You can establish a trust to handle your money for you, helping you meet qualifying limits and avoiding penalties after you pass. The two basic types of trusts you’re likely to encounter in your planning are revocable and irrevocable trusts, but one may offer a lot more help than the other.

The process and guidelines for each are a little different, but those minor details could make a mile of disparity. A revocable trust typically allows you to retain access to your money, which generally means that the funds therein could still count as assets under your control. An irrevocable trust, on the other hand, closes around your property once you create it.
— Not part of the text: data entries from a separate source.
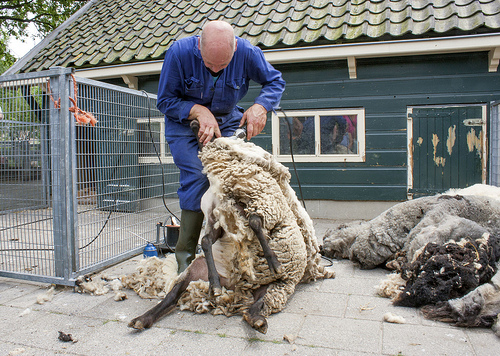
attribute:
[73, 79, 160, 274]
fence — metal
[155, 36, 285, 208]
suit — blue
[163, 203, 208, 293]
boots — green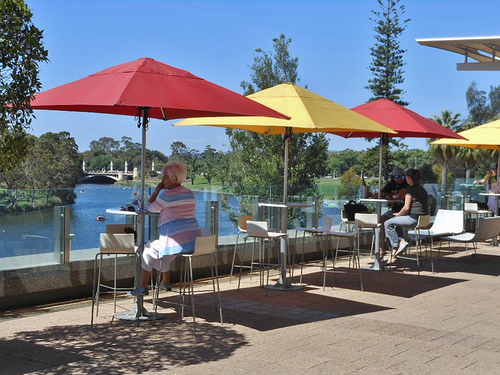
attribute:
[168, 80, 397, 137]
umbrella — yellow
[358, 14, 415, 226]
tree — tall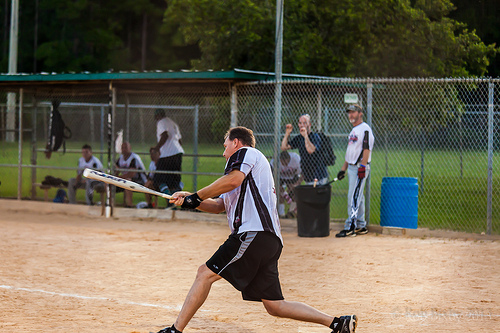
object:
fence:
[395, 74, 499, 221]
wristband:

For this reason, the funds are generally considered to not be under your control, which can provide an array of benefits as soon as you create one.

A trusting process

The perks of an irrevocable trust can show themselves all across your estate planning:

  • Estate tax: Even if the limits for estate tax seem out of your reach, you might be closer than you think after factoring real estate, investments and insurance policies. Putting the funds into a trust could take them out of the equation when determining your assets.
  • Government assistance: Programs like Medicaid have strict confines when it comes to asset and income levels. Surrendering your money to a trust that pays back dividends over time could be a way to continue to benefit while meeting Medicaid demands.
  • Asset protection: One of the steps following your passing will be to settle those that have claims against your estate. Creditors will generally only have a right to assets under your estate’s control, which means funds sheltered in a trust could be free from their grasp. The money could instead head to your family outside of the probate process.

Understanding what an irrevocable trust can do for you is generally the first step to keeping your assets working for you instead of counting against you.